UK car production in 2021 fell -6.7% to 859,575 units, worst total since 1956, according to figures from the SMMT
Output was 61,353 less than 2020, which itself was badly affected by coronavirus lockdowns, and -34.0% below pre-pandemic 2019.2
UK electrified vehicle output rose 29.6% to more than a quarter of production. Battery electric (BEV), plug-in hybrid (PHEV) and hybrid electric vehicles (HEV), accounted for 224,011 units, representing 26.1% of all cars made.
According to the SMMT, the shortage of semiconductors was the prime reason for the fall in production but staff shortages due to Covid and car dealer showroom closures also played a part.

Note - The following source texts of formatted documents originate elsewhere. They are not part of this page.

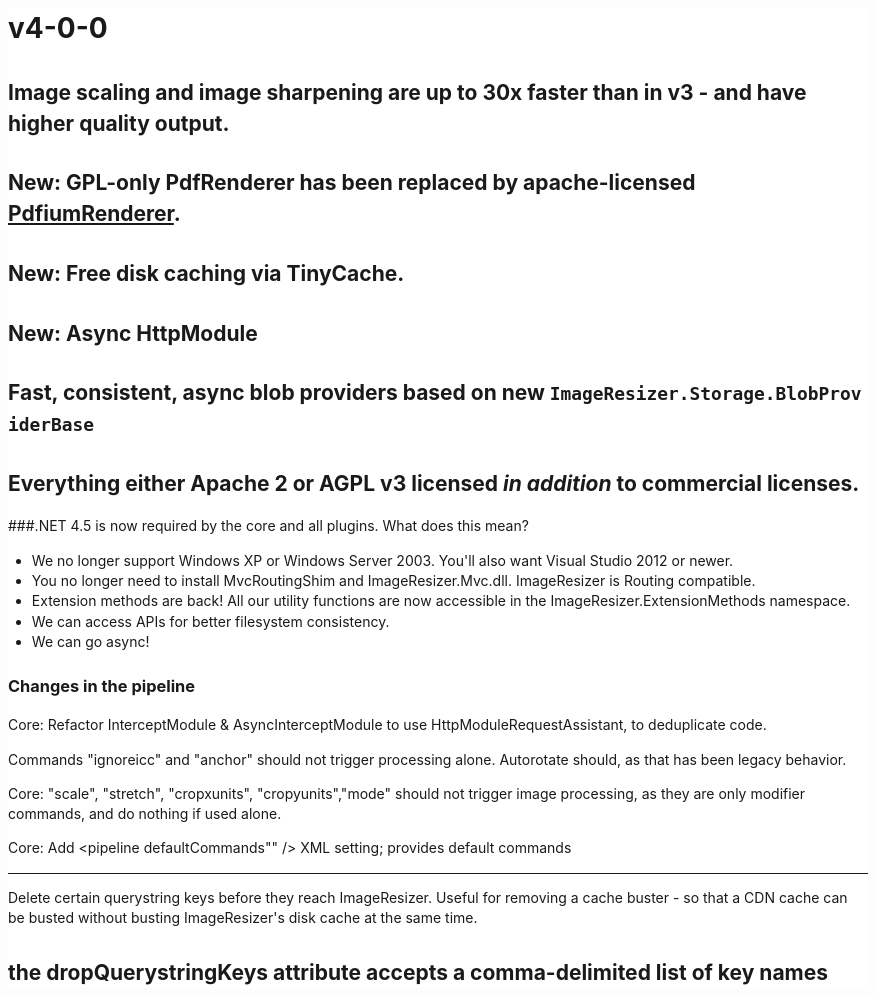 
# v4-0-0

## Image scaling and image sharpening are up to 30x faster than in v3 - and have higher quality output.  
## New: GPL-only PdfRenderer has been replaced by apache-licensed [PdfiumRenderer](http://imageresizing.net/plugins/pdfiumrenderer).
## New: Free disk caching via TinyCache. 
## New: Async HttpModule
## Fast, consistent, async blob providers based on new `ImageResizer.Storage.BlobProviderBase`
## Everything either Apache 2 or AGPL v3 licensed *in addition* to commercial licenses.

###.NET 4.5 is now required by the core and all plugins. What does this mean?

- We no longer support Windows XP or Windows Server 2003. You'll also want Visual Studio 2012 or newer.
- You no longer need to install MvcRoutingShim and ImageResizer.Mvc.dll. ImageResizer is Routing compatible.
- Extension methods are back! All our utility functions are now accessible in the ImageResizer.ExtensionMethods namespace.
- We can access APIs for better filesystem consistency.
- We can go async!

### Changes in the pipeline

Core: Refactor InterceptModule & AsyncInterceptModule to use HttpModuleRequestAssistant, to deduplicate code.

Commands "ignoreicc" and "anchor" should not trigger processing alone. Autorotate should, as that has been legacy behavior.

Core:  "scale", "stretch", "cropxunits", "cropyunits","mode" should not trigger image processing, as they are only modifier commands, and do nothing if used alone.


Core: Add <pipeline defaultCommands"" /> XML setting; provides default commands

---
Delete certain querystring keys before they reach ImageResizer. Useful for removing a cache buster - so that a CDN cache can be busted without busting ImageResizer's disk cache at the same time.

<pipeline dropQuerystringKeys="" />

the dropQuerystringKeys attribute accepts a comma-delimited list of key names
----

The closure of the Honda plant in Swindon accounted for a quarter of the downturn.
More positively, the shift to electrified vehicle manufacture continued apace as BEV production surged 72.0%, while hybrids rose 16.4%, as the UK industry – like the market – transforms into a low and, ultimately, zero-carbon industry.

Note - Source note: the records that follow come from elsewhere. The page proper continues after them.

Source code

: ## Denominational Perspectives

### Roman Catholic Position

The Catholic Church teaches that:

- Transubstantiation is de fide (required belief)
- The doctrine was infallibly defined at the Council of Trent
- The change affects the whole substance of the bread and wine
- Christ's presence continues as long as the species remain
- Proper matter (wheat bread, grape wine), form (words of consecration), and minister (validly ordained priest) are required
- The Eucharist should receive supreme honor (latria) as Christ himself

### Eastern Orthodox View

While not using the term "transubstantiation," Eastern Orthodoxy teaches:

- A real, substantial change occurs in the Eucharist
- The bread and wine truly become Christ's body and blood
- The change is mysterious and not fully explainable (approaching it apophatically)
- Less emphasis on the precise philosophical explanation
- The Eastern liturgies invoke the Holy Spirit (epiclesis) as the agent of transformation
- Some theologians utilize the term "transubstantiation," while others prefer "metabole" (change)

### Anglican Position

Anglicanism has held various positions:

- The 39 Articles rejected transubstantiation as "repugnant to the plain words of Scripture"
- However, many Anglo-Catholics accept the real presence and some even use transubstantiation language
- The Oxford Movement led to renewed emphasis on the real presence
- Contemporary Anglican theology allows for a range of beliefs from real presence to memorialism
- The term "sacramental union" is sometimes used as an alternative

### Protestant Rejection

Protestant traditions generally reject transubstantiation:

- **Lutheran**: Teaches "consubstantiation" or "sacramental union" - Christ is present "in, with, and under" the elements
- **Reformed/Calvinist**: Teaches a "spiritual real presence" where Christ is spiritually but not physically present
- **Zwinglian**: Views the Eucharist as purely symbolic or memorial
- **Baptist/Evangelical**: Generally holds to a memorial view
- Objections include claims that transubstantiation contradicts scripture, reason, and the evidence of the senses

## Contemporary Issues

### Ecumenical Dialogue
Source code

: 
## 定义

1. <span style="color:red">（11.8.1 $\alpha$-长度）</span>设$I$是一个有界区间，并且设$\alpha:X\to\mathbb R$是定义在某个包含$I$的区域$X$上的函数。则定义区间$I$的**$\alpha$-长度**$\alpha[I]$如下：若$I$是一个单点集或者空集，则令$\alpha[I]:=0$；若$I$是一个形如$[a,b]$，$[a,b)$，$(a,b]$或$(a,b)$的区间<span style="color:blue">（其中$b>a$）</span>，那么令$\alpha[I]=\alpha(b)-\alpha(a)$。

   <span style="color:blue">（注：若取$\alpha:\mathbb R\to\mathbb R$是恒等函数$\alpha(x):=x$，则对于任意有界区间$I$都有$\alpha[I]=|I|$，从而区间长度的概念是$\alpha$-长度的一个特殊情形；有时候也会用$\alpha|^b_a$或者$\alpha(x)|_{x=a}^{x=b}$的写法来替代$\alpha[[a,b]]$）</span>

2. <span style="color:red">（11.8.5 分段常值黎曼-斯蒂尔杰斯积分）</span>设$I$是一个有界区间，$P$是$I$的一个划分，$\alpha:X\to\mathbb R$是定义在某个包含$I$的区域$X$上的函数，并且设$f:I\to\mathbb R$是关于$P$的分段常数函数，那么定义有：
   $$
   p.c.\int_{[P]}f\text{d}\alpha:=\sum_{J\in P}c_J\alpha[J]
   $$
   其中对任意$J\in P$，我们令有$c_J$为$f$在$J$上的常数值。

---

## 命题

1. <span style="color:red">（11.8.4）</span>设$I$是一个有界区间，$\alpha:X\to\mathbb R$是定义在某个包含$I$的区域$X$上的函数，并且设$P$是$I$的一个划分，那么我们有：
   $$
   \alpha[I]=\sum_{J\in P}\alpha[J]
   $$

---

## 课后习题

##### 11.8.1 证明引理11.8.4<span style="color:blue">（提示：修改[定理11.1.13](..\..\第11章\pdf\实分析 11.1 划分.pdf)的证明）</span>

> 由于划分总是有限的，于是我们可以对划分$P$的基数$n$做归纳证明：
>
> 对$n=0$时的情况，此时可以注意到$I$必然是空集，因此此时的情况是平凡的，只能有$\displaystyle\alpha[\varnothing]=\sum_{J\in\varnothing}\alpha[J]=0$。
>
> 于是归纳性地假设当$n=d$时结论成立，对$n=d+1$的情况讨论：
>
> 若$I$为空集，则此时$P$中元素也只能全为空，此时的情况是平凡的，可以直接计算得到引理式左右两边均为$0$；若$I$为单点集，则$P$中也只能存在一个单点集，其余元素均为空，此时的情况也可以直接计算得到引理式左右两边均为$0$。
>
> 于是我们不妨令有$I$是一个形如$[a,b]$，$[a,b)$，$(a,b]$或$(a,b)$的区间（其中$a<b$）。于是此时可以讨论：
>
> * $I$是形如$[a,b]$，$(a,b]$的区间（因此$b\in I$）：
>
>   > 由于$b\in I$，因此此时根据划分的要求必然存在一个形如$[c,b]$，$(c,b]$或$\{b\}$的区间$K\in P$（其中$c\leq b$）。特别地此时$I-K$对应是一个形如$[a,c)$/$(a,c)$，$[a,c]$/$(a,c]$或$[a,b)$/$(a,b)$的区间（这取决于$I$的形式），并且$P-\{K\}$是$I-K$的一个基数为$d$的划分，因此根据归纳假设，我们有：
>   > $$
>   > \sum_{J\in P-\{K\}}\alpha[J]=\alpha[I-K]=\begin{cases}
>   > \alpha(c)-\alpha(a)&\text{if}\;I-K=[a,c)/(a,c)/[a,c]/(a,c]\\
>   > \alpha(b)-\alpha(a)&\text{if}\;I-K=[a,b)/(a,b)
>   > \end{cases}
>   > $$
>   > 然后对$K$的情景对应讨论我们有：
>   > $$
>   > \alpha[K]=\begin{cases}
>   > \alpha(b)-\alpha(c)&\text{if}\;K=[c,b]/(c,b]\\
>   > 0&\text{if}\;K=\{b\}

Global exports continued to be the foundation for UK car manufacturing, with some eight-in-ten cars made being shipped overseas.
Mike Hawes, SMMT Chief Executive, said, “2021 was another incredibly difficult year for UK car manufacturing, one of the worst since the Second World War which lays bare the exposure of the sector to structural and, especially, Covid-related impacts.”

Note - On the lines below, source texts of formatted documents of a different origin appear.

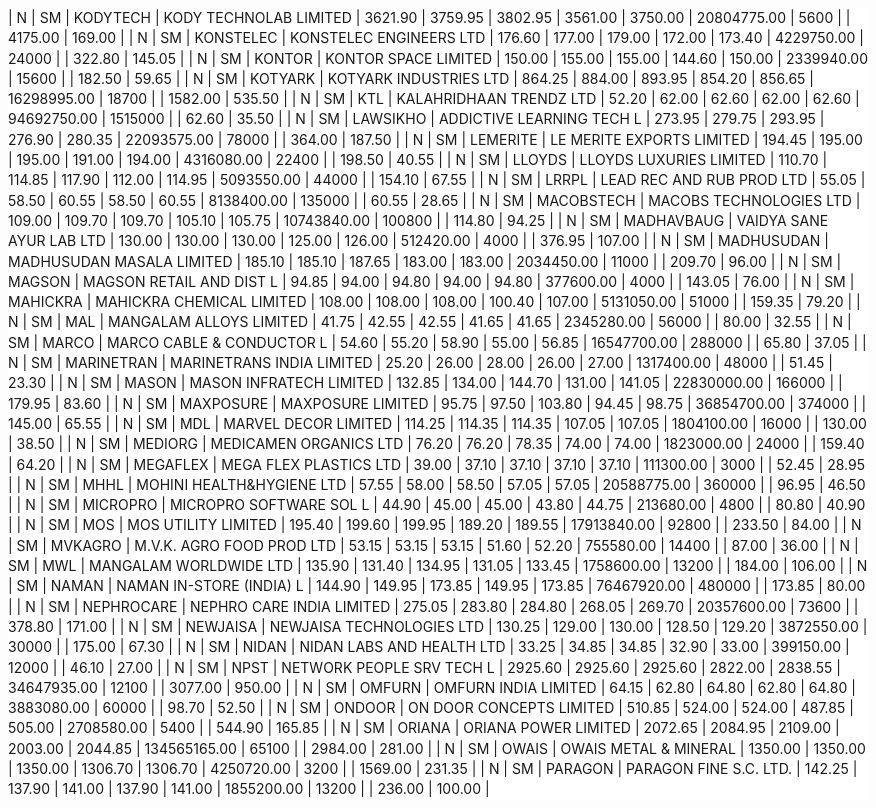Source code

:| N | SM | KODYTECH | KODY TECHNOLAB LIMITED | 3621.90 | 3759.95 | 3802.95 | 3561.00 | 3750.00 | 20804775.00 | 5600 |  | 4175.00 | 169.00 |
| N | SM | KONSTELEC | KONSTELEC ENGINEERS LTD | 176.60 | 177.00 | 179.00 | 172.00 | 173.40 | 4229750.00 | 24000 |  | 322.80 | 145.05 |
| N | SM | KONTOR | KONTOR SPACE LIMITED | 150.00 | 155.00 | 155.00 | 144.60 | 150.00 | 2339940.00 | 15600 |  | 182.50 | 59.65 |
| N | SM | KOTYARK | KOTYARK INDUSTRIES LTD | 864.25 | 884.00 | 893.95 | 854.20 | 856.65 | 16298995.00 | 18700 |  | 1582.00 | 535.50 |
| N | SM | KTL | KALAHRIDHAAN TRENDZ LTD | 52.20 | 62.00 | 62.60 | 62.00 | 62.60 | 94692750.00 | 1515000 |  | 62.60 | 35.50 |
| N | SM | LAWSIKHO | ADDICTIVE LEARNING TECH L | 273.95 | 279.75 | 293.95 | 276.90 | 280.35 | 22093575.00 | 78000 |  | 364.00 | 187.50 |
| N | SM | LEMERITE | LE MERITE EXPORTS LIMITED | 194.45 | 195.00 | 195.00 | 191.00 | 194.00 | 4316080.00 | 22400 |  | 198.50 | 40.55 |
| N | SM | LLOYDS | LLOYDS LUXURIES LIMITED | 110.70 | 114.85 | 117.90 | 112.00 | 114.95 | 5093550.00 | 44000 |  | 154.10 | 67.55 |
| N | SM | LRRPL | LEAD REC AND RUB PROD LTD | 55.05 | 58.50 | 60.55 | 58.50 | 60.55 | 8138400.00 | 135000 |  | 60.55 | 28.65 |
| N | SM | MACOBSTECH | MACOBS TECHNOLOGIES LTD | 109.00 | 109.70 | 109.70 | 105.10 | 105.75 | 10743840.00 | 100800 |  | 114.80 | 94.25 |
| N | SM | MADHAVBAUG | VAIDYA SANE AYUR LAB LTD | 130.00 | 130.00 | 130.00 | 125.00 | 126.00 | 512420.00 | 4000 |  | 376.95 | 107.00 |
| N | SM | MADHUSUDAN | MADHUSUDAN MASALA LIMITED | 185.10 | 185.10 | 187.65 | 183.00 | 183.00 | 2034450.00 | 11000 |  | 209.70 | 96.00 |
| N | SM | MAGSON | MAGSON RETAIL AND DIST L | 94.85 | 94.00 | 94.80 | 94.00 | 94.80 | 377600.00 | 4000 |  | 143.05 | 76.00 |
| N | SM | MAHICKRA | MAHICKRA CHEMICAL LIMITED | 108.00 | 108.00 | 108.00 | 100.40 | 107.00 | 5131050.00 | 51000 |  | 159.35 | 79.20 |
| N | SM | MAL | MANGALAM ALLOYS LIMITED | 41.75 | 42.55 | 42.55 | 41.65 | 41.65 | 2345280.00 | 56000 |  | 80.00 | 32.55 |
| N | SM | MARCO | MARCO CABLE & CONDUCTOR L | 54.60 | 55.20 | 58.90 | 55.00 | 56.85 | 16547700.00 | 288000 |  | 65.80 | 37.05 |
| N | SM | MARINETRAN | MARINETRANS INDIA LIMITED | 25.20 | 26.00 | 28.00 | 26.00 | 27.00 | 1317400.00 | 48000 |  | 51.45 | 23.30 |
| N | SM | MASON | MASON INFRATECH LIMITED | 132.85 | 134.00 | 144.70 | 131.00 | 141.05 | 22830000.00 | 166000 |  | 179.95 | 83.60 |
| N | SM | MAXPOSURE | MAXPOSURE LIMITED | 95.75 | 97.50 | 103.80 | 94.45 | 98.75 | 36854700.00 | 374000 |  | 145.00 | 65.55 |
| N | SM | MDL | MARVEL DECOR LIMITED | 114.25 | 114.35 | 114.35 | 107.05 | 107.05 | 1804100.00 | 16000 |  | 130.00 | 38.50 |
| N | SM | MEDIORG | MEDICAMEN ORGANICS LTD | 76.20 | 76.20 | 78.35 | 74.00 | 74.00 | 1823000.00 | 24000 |  | 159.40 | 64.20 |
| N | SM | MEGAFLEX | MEGA FLEX PLASTICS LTD | 39.00 | 37.10 | 37.10 | 37.10 | 37.10 | 111300.00 | 3000 |  | 52.45 | 28.95 |
| N | SM | MHHL | MOHINI HEALTH&HYGIENE LTD | 57.55 | 58.00 | 58.50 | 57.05 | 57.05 | 20588775.00 | 360000 |  | 96.95 | 46.50 |
| N | SM | MICROPRO | MICROPRO SOFTWARE SOL L | 44.90 | 45.00 | 45.00 | 43.80 | 44.75 | 213680.00 | 4800 |  | 80.80 | 40.90 |
| N | SM | MOS | MOS UTILITY LIMITED | 195.40 | 199.60 | 199.95 | 189.20 | 189.55 | 17913840.00 | 92800 |  | 233.50 | 84.00 |
| N | SM | MVKAGRO | M.V.K. AGRO FOOD PROD LTD | 53.15 | 53.15 | 53.15 | 51.60 | 52.20 | 755580.00 | 14400 |  | 87.00 | 36.00 |
| N | SM | MWL | MANGALAM WORLDWIDE LTD | 135.90 | 131.40 | 134.95 | 131.05 | 133.45 | 1758600.00 | 13200 |  | 184.00 | 106.00 |
| N | SM | NAMAN | NAMAN IN-STORE (INDIA) L | 144.90 | 149.95 | 173.85 | 149.95 | 173.85 | 76467920.00 | 480000 |  | 173.85 | 80.00 |
| N | SM | NEPHROCARE | NEPHRO CARE INDIA LIMITED | 275.05 | 283.80 | 284.80 | 268.05 | 269.70 | 20357600.00 | 73600 |  | 378.80 | 171.00 |
| N | SM | NEWJAISA | NEWJAISA TECHNOLOGIES LTD | 130.25 | 129.00 | 130.00 | 128.50 | 129.20 | 3872550.00 | 30000 |  | 175.00 | 67.30 |
| N | SM | NIDAN | NIDAN LABS AND HEALTH LTD | 33.25 | 34.85 | 34.85 | 32.90 | 33.00 | 399150.00 | 12000 |  | 46.10 | 27.00 |
| N | SM | NPST | NETWORK PEOPLE SRV TECH L | 2925.60 | 2925.60 | 2925.60 | 2822.00 | 2838.55 | 34647935.00 | 12100 |  | 3077.00 | 950.00 |
| N | SM | OMFURN | OMFURN INDIA LIMITED | 64.15 | 62.80 | 64.80 | 62.80 | 64.80 | 3883080.00 | 60000 |  | 98.70 | 52.50 |
| N | SM | ONDOOR | ON DOOR CONCEPTS LIMITED | 510.85 | 524.00 | 524.00 | 487.85 | 505.00 | 2708580.00 | 5400 |  | 544.90 | 165.85 |
| N | SM | ORIANA | ORIANA POWER LIMITED | 2072.65 | 2084.95 | 2109.00 | 2003.00 | 2044.85 | 134565165.00 | 65100 |  | 2984.00 | 281.00 |
| N | SM | OWAIS | OWAIS METAL & MINERAL | 1350.00 | 1350.00 | 1350.00 | 1306.70 | 1306.70 | 4250720.00 | 3200 |  | 1569.00 | 231.35 |
| N | SM | PARAGON | PARAGON FINE S.C. LTD. | 142.25 | 137.90 | 141.00 | 137.90 | 141.00 | 1855200.00 | 13200 |  | 236.00 | 100.00 |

The latest independent production outlook for 2022 forecasts UK car production to increase to more than one million units, representing a 19.7% uplift on the 2021 total, despite the loss of production in Swindon.
“With favourable conditions, including an end to the global chip shortage, new models coming on stream and the avoidance of additional trade barriers, car production could continue to climb and reach 1.1 million in 2025, with further growth beyond.